Ночь, облачая две зори в свои "тусклые ткани", одновременно объединяет и разъединяет их. Закат рьянее, весомее восхода. Параллельно с темой сумерек, востока и запада, рассвета и заката, вплетаясь в нее, сосуществуя, развивается мифологическая тема Диоскуров. Укротители коней, близнецы Кастор и Поллукс попеременно в виде утренней и вечерней звезды в созвездии Близнецов являются на небе. В мифе о Диоскурах как раз и есть мотивы периодической смены жизни и смерти, света и мрака - поочередное пребывание в царстве мертвых и на Олимпе. Таким образом, соперничающая иноходь оруженосцев роз - вариант близнечного мифа. Неожиданное превращение сумерек в менестреля также объяснимо:
Или сумерки - их менестрель, что врос
С плечами в печаль свою - в арфу.
Менестрель, воспевший Диоскуров в "Метаморфозах", - Овидий, автор "печали" - Tristia. В конечном счете, это поэзия о поэзии, а движение коня - это образ движения самого стиха.
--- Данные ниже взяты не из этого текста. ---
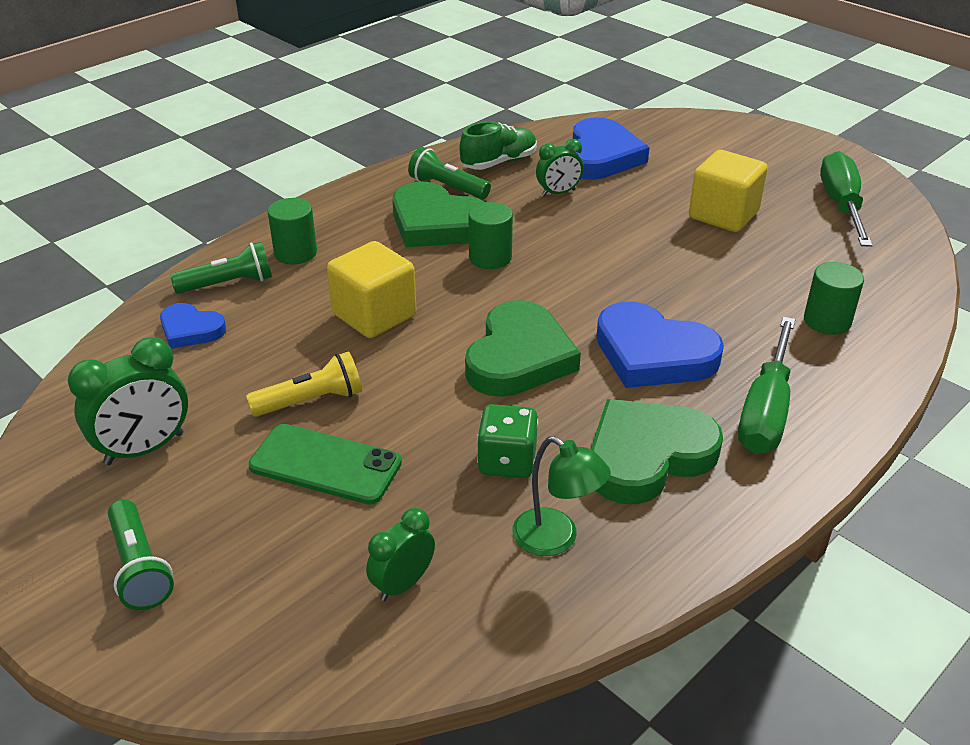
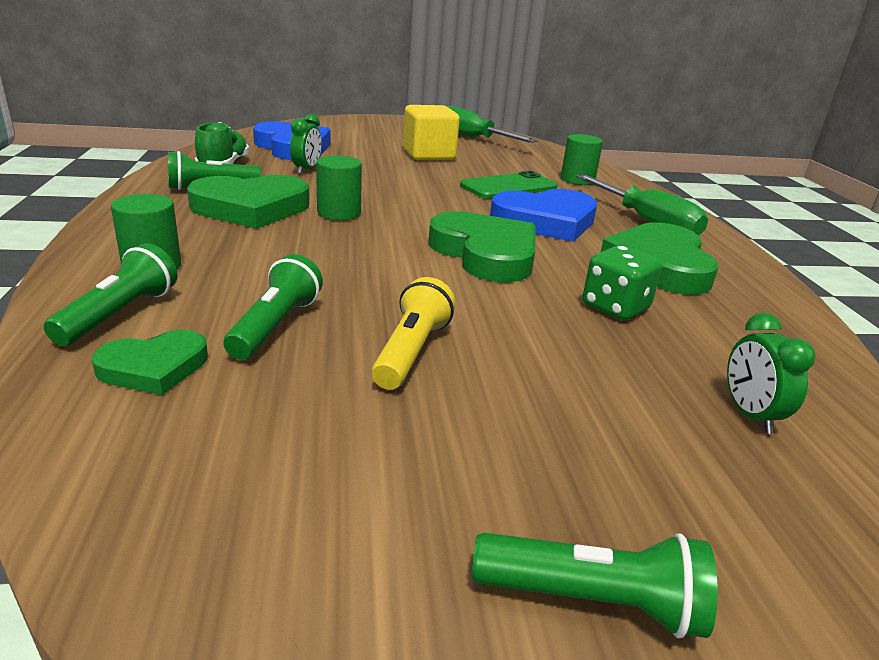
camera: 55 degrees left, 10 degrees down
(144, 449) = (338, 495): green clock -> none
(191, 330) = (154, 367): blue heart -> green heart
(280, 337) = (276, 326): none -> green flashlight
(325, 465) = (526, 384): green phone -> green phone (509, 187)
(374, 315) = (329, 275): yellow cube -> none
(556, 539) = (732, 328): green lamp -> none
Например, у Андрея Белого:
Стой - ты как конь, заржавший стих -
Как конь, задравший хвост строками..
Поразительно, что Константин Локс не услышал в стихотворении "Сумерки…" столь явственно звучащей темы Диоскуров, из которой, как из яйца Леды, родился "Близнец в тучах" (сами Кастор и Поллукс были рождены именно так). Поллукс - "стертая анаграмма" (на языке сборника "Близнец в тучах") самого имени "Локс", которому посвящено стихотворение "Близнец на корме".
"Вечер-музыкальное приготовление к ночи" (III, 479). Если так, то соперничество иноходцев - это противоборствующее положение рук на клавиатуре фортепьяно. Дух музыки никогда не покидал скрябинского ученика. Музыкант ушел, музыка осталась.
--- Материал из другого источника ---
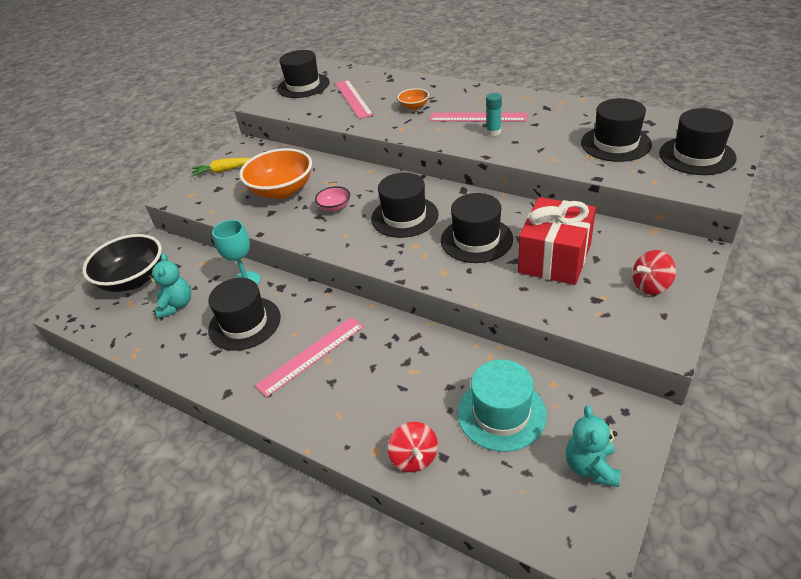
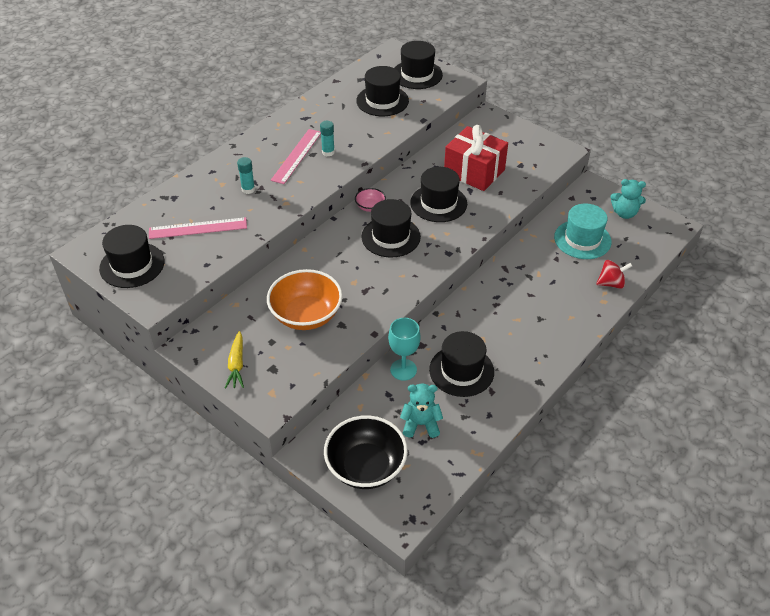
camera: 85 degrees left, 5 degrees up
(311, 355) = (510, 328): pink ruler -> none
(334, 207) = (355, 279): pink bowl -> pink bowl (370, 207)
(414, 107) = (248, 189): orange bowl -> turquoise glue stick
(650, 286) = (514, 141): red spinning top -> none

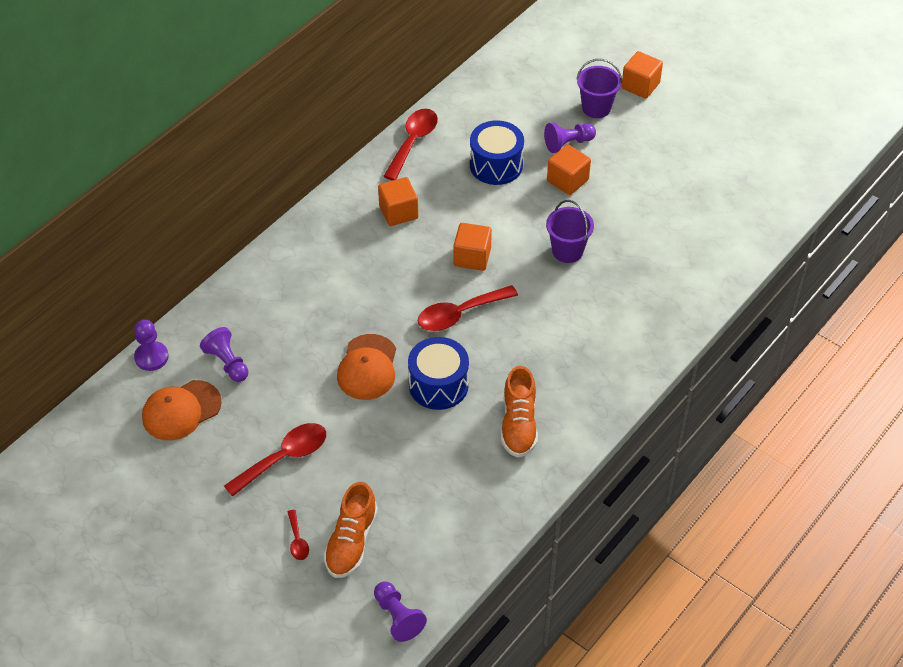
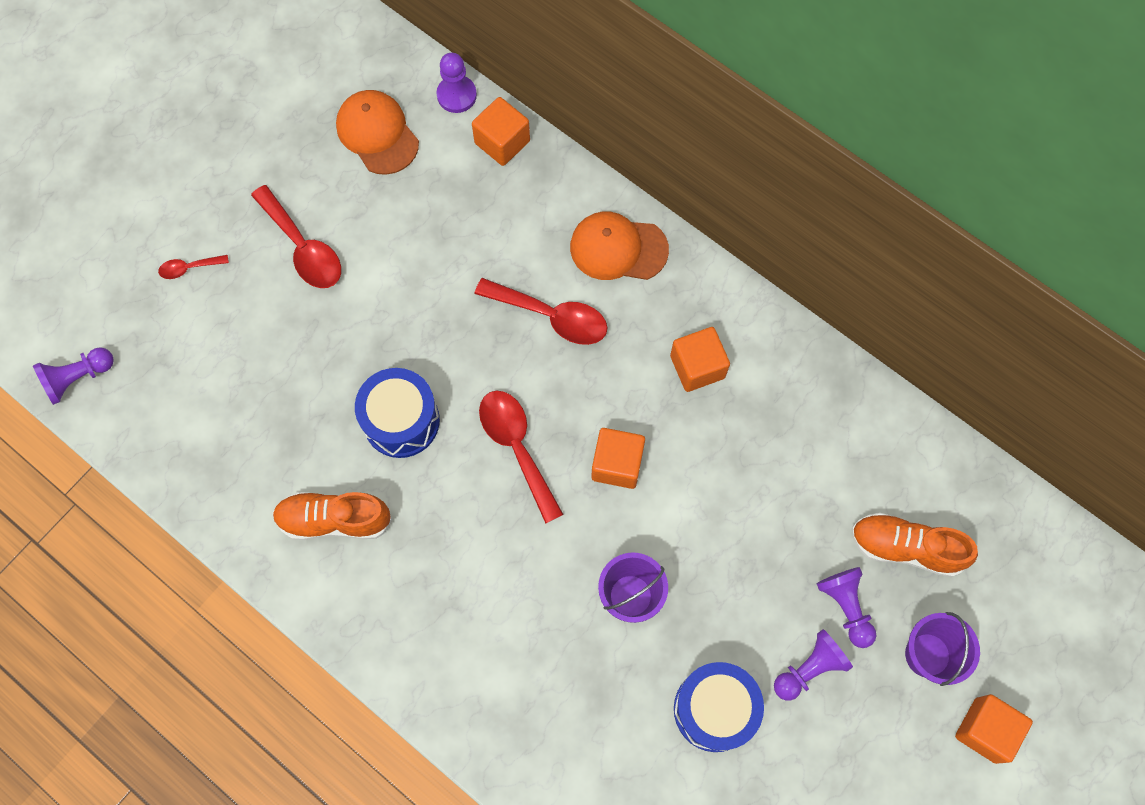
camera: 90 degrees right, 20 degrees up
(227, 363) = (445, 176): purple pawn -> purple pawn (809, 668)
(351, 542) = (181, 325): orange shoe -> orange shoe (906, 548)
(367, 367) = (432, 335): orange cap -> orange cap (618, 248)
(413, 142) = (833, 384): red spoon -> red spoon (551, 316)
(496, 165) = (794, 499): blue drum -> blue drum (714, 709)
(567, 180) = (769, 603): orange cube -> orange cube (502, 142)

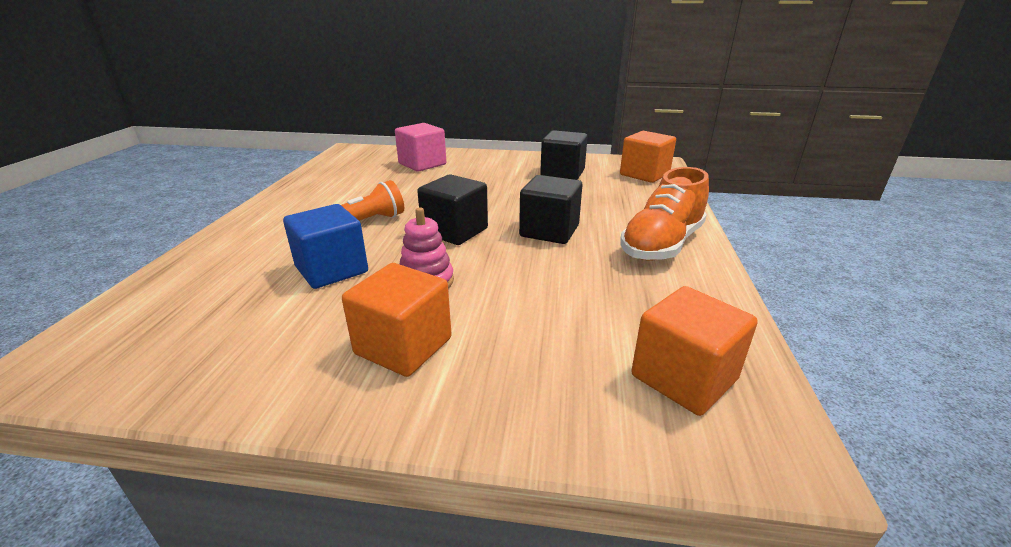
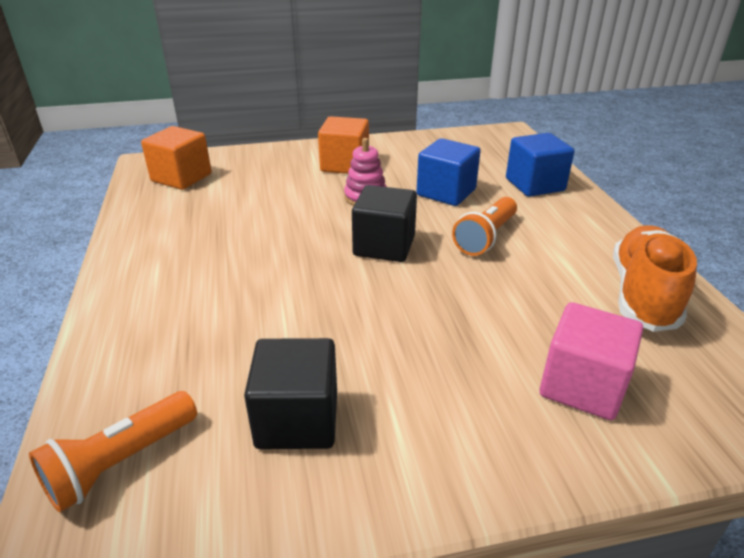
camera: 160 degrees right, 5 degrees up
(227, 260) = (535, 185): none -> blue cube
(549, 231) = (283, 266): black cube -> none
(644, 174) = (121, 462): orange cube -> orange flashlight
(662, 244) = (157, 272): orange shoe -> orange shoe (643, 295)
А теперь - "ясная поляна", текст Осипа Мандельштама "Бессонница. Гомер. Тугие паруса". (Один маленький мальчик читал его так: "Бессовестность. Гомер. Тугие паруса".) В оригинале:
Бессонница. Гомер. Тугие паруса.
Я список кораблей прочел до середины:
Сей длинный выводок, сей поезд журавлиный,
Что над Элладою когда-то поднялся.Как журавлиный клин в чужие рубежи-
На головах царей божественная пена-
Куда плывете вы? Когда бы не Елена,
Что Троя вам одна, ахейские мужи?И море, и Гомер - все движется любовью.
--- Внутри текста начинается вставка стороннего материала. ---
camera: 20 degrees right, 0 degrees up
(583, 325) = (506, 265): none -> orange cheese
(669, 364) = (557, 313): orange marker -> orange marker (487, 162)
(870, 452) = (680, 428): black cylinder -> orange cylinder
Кого же слушать мне? И вот Гомер молчит,
И море черное, витийствуя, шумит
И с тяжким грохотом подходит к изголовью. (1,115)
Казалось бы, все ясно. Но текст (и не только мандельштамовский) всегда шаманит, играет с нами, дурит нашего брата. "Ведь умный человек не может быть не плутом", и текст (если это настоящий текст) - всегда умный плут, плутосократ, никогда не отвечающий на прямо поставленный вопрос. Достоевский записывает в дневнике: ""Се n’est pas l’homme c’est une lyre" ["Это не человек, а лира" (франц.)\. Это о Ламартине. Но и о всяком поэте, о всяком художнике. Физиология и психология поэта как лгуна. Это ему за талант. (…)…Это воскликнуто было с глубоким плутовством, то есть как бы в виде самой высшей похвалы, а между тем что смешнее, как походить на лиру" (XXIV, 131, 135). В единстве одного и того же акта поэт устраняет то, что полагает; понуждает нас верить, чтобы не верили, утверждает, чтобы отрицать, и отрицает, чтобы утверждать. Он создает положительный объект, который не имеет другого бытия, кроме своего отсутствия.